Kurssturz Albtraum für Chinas Anleger
Shanghai - Mehr als 11 Prozent hat der wichtigste Aktienindex der Börse in Shanghai, der Shanghai Composite (SSE), in dieser Woche verloren. Das ist der größte Wochenverlust seit 1996. Seit seinem Rekordhoch im Oktober 2007 hat der SSE rund 50 Prozent eingebüßt.
Der Kursrutsch ist die Fortsetzung eines Albtraums, den zahllose chinesische Anleger seit Jahresbeginn erleben: Allein zwischen Januar und März dieses Jahres sind die Kurse bereits um rund 35 Prozent gestürzt, so stark wie an keinem anderen größeren Aktienmarkt der Welt. Zum Vergleich: Der Dax hatte im gleichen Zeitraum 19 Prozent, der Dow Jones um knapp 10 Prozent nachgegeben.
Die Börse in China ist von der weltweiten Kredit- und Vertrauenskrise so stark betroffen, weil die Kurse sich in den vergangenen drei Jahren versechsfacht haben. Nun entweicht die Luft aus der Spekulationsblase - obwohl chinesische Banken praktisch keine Abschreibungen im Zuge der Subprime-Krise vornehmen müssen. Auch die Konjunktur in China, die in den vergangenen Jahren stets mit zweistelligen Wachstumsraten zulegte, dürfte es trotz konjunktureller Abkühlung noch auf ein Wachstum von rund 8 Prozent schaffen.
Aktien in Shanghai teurer als in Hongkong
Das Problem ist die Abschottung des chinesischen Aktienmarkts. Chinesische Privatanleger dürfen ihr Geld lediglich in sogenannten A- und B-Aktien, nicht aber in H-Aktien der Börse in Hongkong investieren. Dies führt dazu, dass A-Aktien eines Unternehmens am Börsenplatz Shanghai zum Teil deutlich höher bewertet sind als die H-Aktien desselben Unternehmens am Handelsplatz Hongkong.
Eine Marktverzerrung mit Folgen. Während des Börsenbooms der vergangenen Jahre hatten immer mehr chinesische Bürger ihre Ersparnisse am Aktienmarkt investiert - in der Hoffnung, noch rechtzeitig vom beispiellosen Boom der Shanghaier Börse zu profitieren.

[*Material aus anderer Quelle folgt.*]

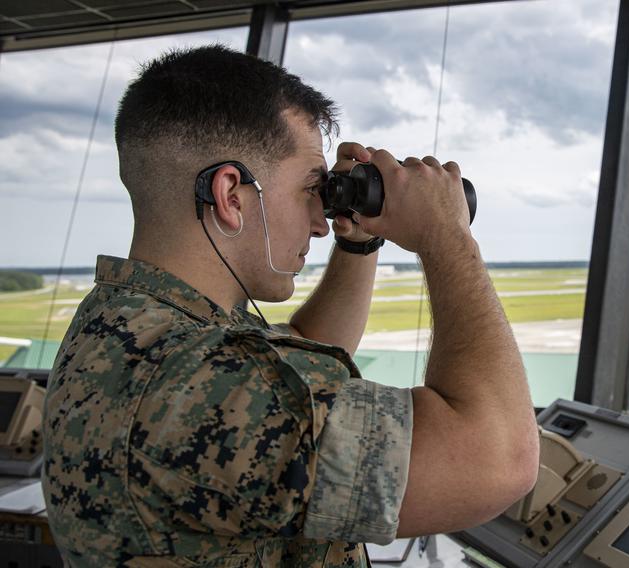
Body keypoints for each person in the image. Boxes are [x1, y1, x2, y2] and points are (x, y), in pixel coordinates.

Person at [42, 45, 538, 566]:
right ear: (231, 196)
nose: (321, 221)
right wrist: (445, 234)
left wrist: (359, 240)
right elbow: (499, 459)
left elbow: (299, 362)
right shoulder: (198, 379)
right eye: (310, 189)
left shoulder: (128, 323)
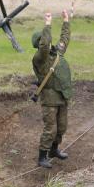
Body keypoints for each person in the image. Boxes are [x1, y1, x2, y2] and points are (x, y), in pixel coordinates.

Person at [32, 10, 73, 168]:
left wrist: (66, 21)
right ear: (40, 43)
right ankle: (42, 157)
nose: (47, 43)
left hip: (62, 96)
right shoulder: (39, 58)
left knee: (61, 127)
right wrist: (47, 24)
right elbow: (43, 46)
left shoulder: (56, 52)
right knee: (51, 128)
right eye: (44, 41)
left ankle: (54, 150)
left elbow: (65, 39)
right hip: (49, 99)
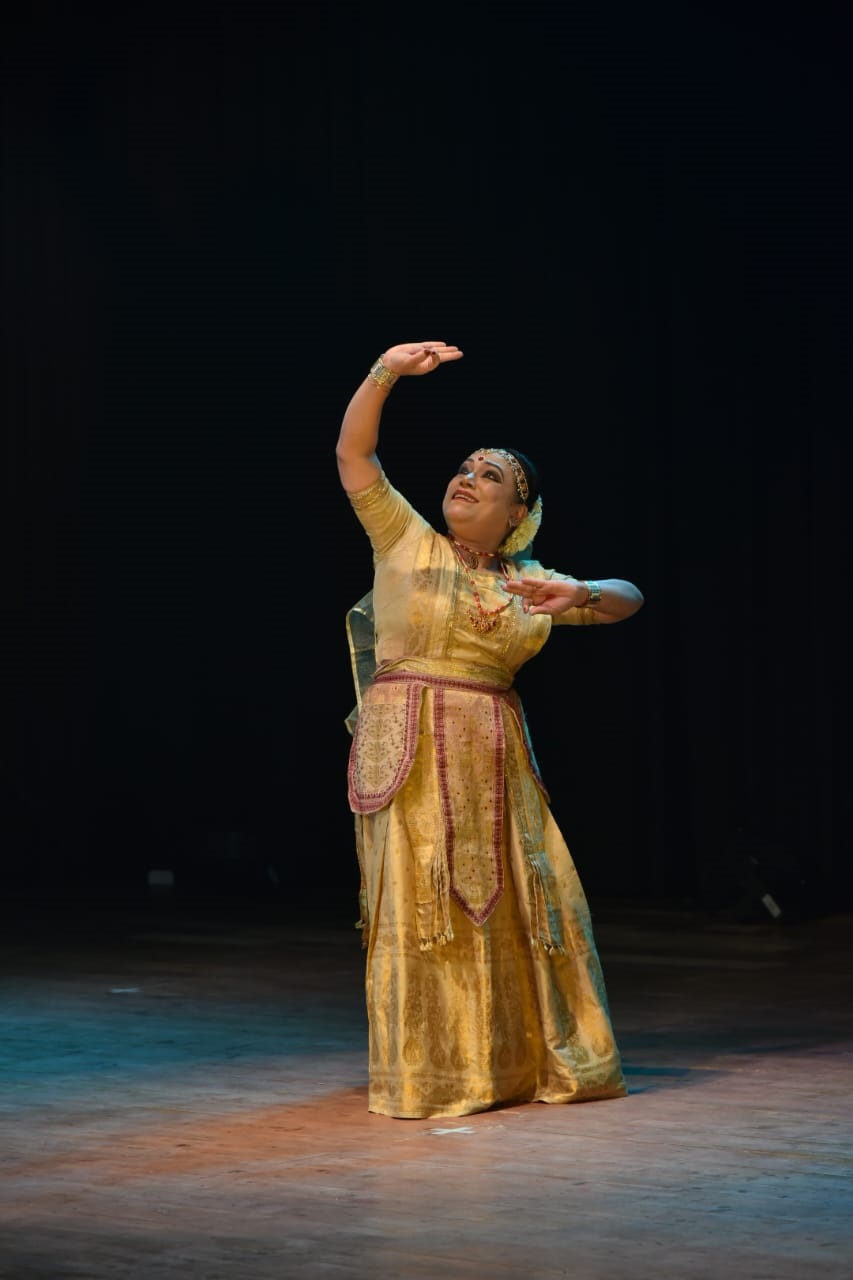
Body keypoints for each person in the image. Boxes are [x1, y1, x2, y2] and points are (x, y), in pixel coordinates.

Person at [337, 340, 644, 1120]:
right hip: (412, 748)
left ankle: (516, 1063)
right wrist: (385, 372)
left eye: (490, 476)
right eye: (464, 468)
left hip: (495, 759)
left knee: (520, 901)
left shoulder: (528, 583)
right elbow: (353, 454)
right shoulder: (405, 540)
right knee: (425, 903)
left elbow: (628, 598)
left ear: (517, 514)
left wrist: (580, 589)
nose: (467, 478)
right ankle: (435, 1072)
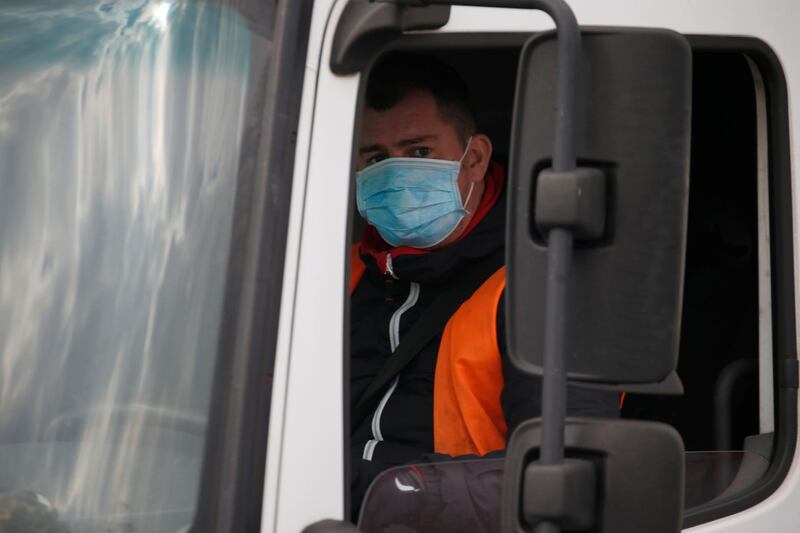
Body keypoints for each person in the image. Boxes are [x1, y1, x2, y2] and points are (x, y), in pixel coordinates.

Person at [349, 53, 619, 514]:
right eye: (375, 158)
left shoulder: (544, 286)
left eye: (418, 152)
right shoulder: (340, 269)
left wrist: (391, 495)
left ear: (473, 159)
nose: (394, 175)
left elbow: (563, 476)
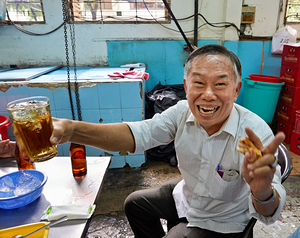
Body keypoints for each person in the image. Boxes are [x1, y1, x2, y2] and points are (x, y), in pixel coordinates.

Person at [15, 44, 286, 238]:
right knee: (135, 204)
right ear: (185, 85)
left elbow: (268, 213)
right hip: (190, 197)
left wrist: (261, 192)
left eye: (220, 84)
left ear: (236, 90)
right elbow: (136, 135)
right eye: (199, 83)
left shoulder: (253, 133)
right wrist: (73, 129)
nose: (208, 95)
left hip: (223, 220)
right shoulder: (181, 111)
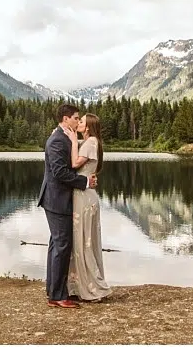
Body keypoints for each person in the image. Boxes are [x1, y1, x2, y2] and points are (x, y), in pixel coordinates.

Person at [38, 104, 97, 309]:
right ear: (65, 119)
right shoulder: (56, 141)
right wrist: (85, 182)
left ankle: (53, 290)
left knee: (57, 245)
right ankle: (57, 296)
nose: (78, 121)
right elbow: (60, 173)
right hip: (56, 201)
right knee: (62, 246)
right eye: (75, 118)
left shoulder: (64, 137)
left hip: (58, 199)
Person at [64, 113, 112, 302]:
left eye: (81, 122)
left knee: (84, 241)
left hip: (84, 197)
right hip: (84, 194)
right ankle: (79, 285)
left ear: (88, 127)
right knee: (82, 240)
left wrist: (73, 142)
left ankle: (91, 287)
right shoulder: (93, 142)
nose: (78, 123)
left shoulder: (91, 141)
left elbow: (75, 163)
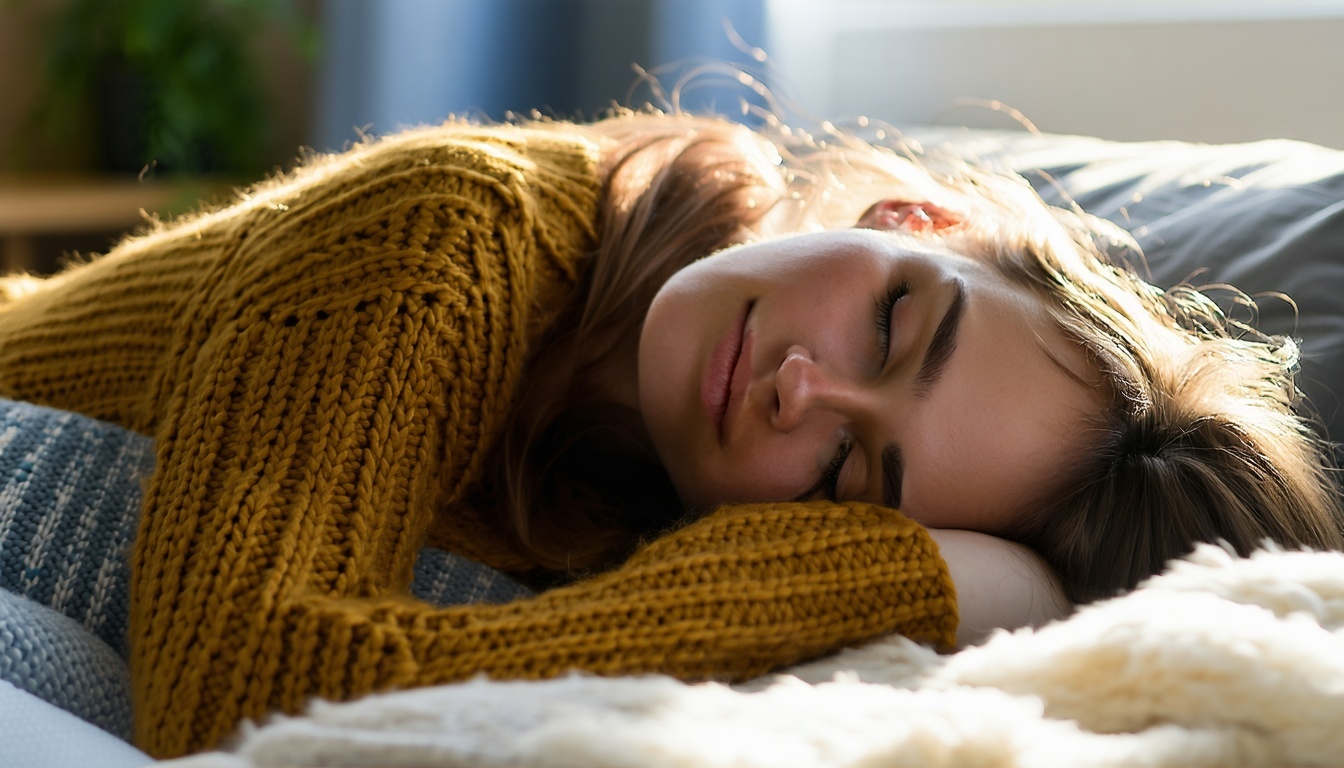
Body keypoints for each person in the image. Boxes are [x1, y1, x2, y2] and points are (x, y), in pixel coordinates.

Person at [0, 109, 1337, 759]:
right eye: (892, 327)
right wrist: (886, 568)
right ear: (914, 224)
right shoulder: (446, 232)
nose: (802, 393)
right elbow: (242, 689)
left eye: (848, 477)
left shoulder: (656, 511)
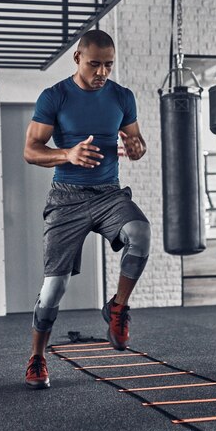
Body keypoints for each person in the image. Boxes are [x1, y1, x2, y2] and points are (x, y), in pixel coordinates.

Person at [23, 29, 150, 389]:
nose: (102, 73)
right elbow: (31, 149)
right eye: (95, 64)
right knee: (53, 289)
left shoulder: (122, 96)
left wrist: (138, 146)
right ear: (78, 58)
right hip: (67, 197)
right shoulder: (55, 97)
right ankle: (37, 357)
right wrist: (67, 153)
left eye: (109, 65)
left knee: (140, 234)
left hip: (109, 193)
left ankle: (117, 308)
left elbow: (134, 139)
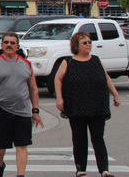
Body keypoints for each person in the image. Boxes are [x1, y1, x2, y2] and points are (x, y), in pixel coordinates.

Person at [54, 31, 121, 177]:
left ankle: (104, 169)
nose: (88, 45)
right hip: (76, 105)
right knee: (79, 138)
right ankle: (80, 168)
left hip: (97, 104)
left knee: (98, 137)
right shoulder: (68, 61)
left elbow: (107, 78)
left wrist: (115, 94)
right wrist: (59, 98)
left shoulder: (96, 60)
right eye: (85, 43)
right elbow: (58, 79)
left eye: (90, 42)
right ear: (76, 45)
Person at [0, 32, 44, 177]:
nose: (9, 45)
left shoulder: (26, 64)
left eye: (12, 43)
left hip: (22, 110)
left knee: (22, 145)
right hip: (1, 109)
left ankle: (20, 175)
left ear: (17, 46)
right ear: (2, 45)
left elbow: (33, 89)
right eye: (6, 42)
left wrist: (35, 111)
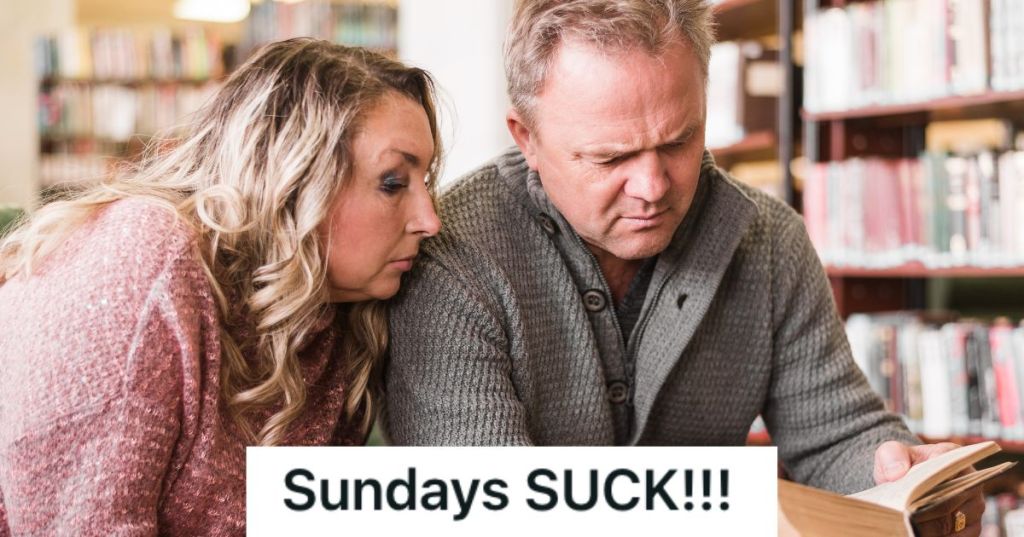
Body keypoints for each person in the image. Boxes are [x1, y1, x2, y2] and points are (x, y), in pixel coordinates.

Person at [384, 1, 983, 535]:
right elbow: (484, 506)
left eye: (679, 141)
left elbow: (835, 435)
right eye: (610, 156)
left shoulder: (770, 241)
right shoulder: (447, 254)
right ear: (527, 138)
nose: (652, 187)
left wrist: (902, 475)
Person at [0, 38, 441, 535]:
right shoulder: (143, 263)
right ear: (293, 175)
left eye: (425, 181)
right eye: (392, 182)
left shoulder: (334, 310)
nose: (430, 220)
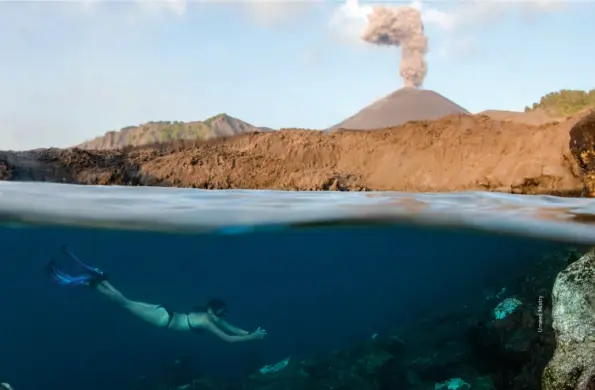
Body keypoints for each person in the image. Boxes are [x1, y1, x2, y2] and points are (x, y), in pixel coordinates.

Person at [46, 245, 267, 343]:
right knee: (124, 304)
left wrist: (250, 333)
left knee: (127, 301)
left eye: (222, 315)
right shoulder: (209, 321)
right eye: (220, 313)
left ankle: (97, 279)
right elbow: (228, 339)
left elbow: (232, 329)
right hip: (163, 319)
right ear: (212, 310)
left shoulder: (209, 316)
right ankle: (92, 282)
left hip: (165, 312)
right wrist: (253, 338)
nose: (220, 317)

Da die Sparzinsen in der Regel unter der Inflationsrate liegen und Aktien über Monate hinweg mit spektakulären Kurssteigerungen lockten, wurde Spekulieren zum Volkssport: Bürger investierten auch kleinere Beträge, nahmen Kredite auf, um Aktien zu kaufen. An den Börsenschautafeln der Banken in Shanghai oder Peking bilden sich regelmäßig Menschentrauben.
Petrochina, Alibaba und der Spekulationswahn
IPO von Petrochina zum Höhepunkt des Börsenwahns
Höhepunkte der Spekulationsblase waren die Börsengänge des Öl- und Gaskonzerns Petrochina sowie des Internetanbieters Alibaba Anfang November 2007. Beide Unternehmen starteten mit Kursgewinnen von mehr als 200 Prozent in den Handel.
Petrochina, das überwiegend in staatlicher Hand ist und nur 14 Prozent der Anteile an die Börse gebracht hat, wurde durch den Börsenrausch mit einer Bewertung von mehr als einer Billion Dollar zeitweise zum rechnerisch wertvollsten Unternehmen der Welt. Das war mehr als doppelt so viel wie der US-Konkurrent Exxon Mobil.
Doch am heutigen Freitag ist die Notierung von Petrochina wieder unter den Ausgabekurs von 16 Yuan gefallen. Anleger, die während der Börsenhysterie im November Petrochina-Aktien für rund 45 Yuan kauften, haben binnen weniger Monate zwei Drittel ihres Einsatzes verloren. Auch die Aktie von Alibaba, die im November an der Frankfurter Börse zeitweise mehr als vier Euro kostete, ist inzwischen für 1,10 Euro zu haben.
Ausländer zogen Geld ab
Bereits zum Börsengang von Petrochina zogen zahlreiche ausländische Investoren Geld ab: Während die in Shanghai gehandelte A-Aktie von Petrochina noch rasant stieg, gaben in Hongkong gehandelte H-Aktien von Petrochina bereits nach.
Warnende Stimmen aus dem Ausland gab es genug: Der US-Investor Warren Buffett zum Beispiel verkaufte im November einen Großteil seiner Petrochina-Aktien, in die er seit dem Jahr 2000 eingestiegen war, mit einem Hinweis auf die drohende Überhitzung des Marktes. Seinen Einsatz hatte er mehr als verzehnfacht. Für chinesische Sparer, die in den vergangenen Monaten dem Spekulationsfieber erlagen, ist das ein schwacher Trost.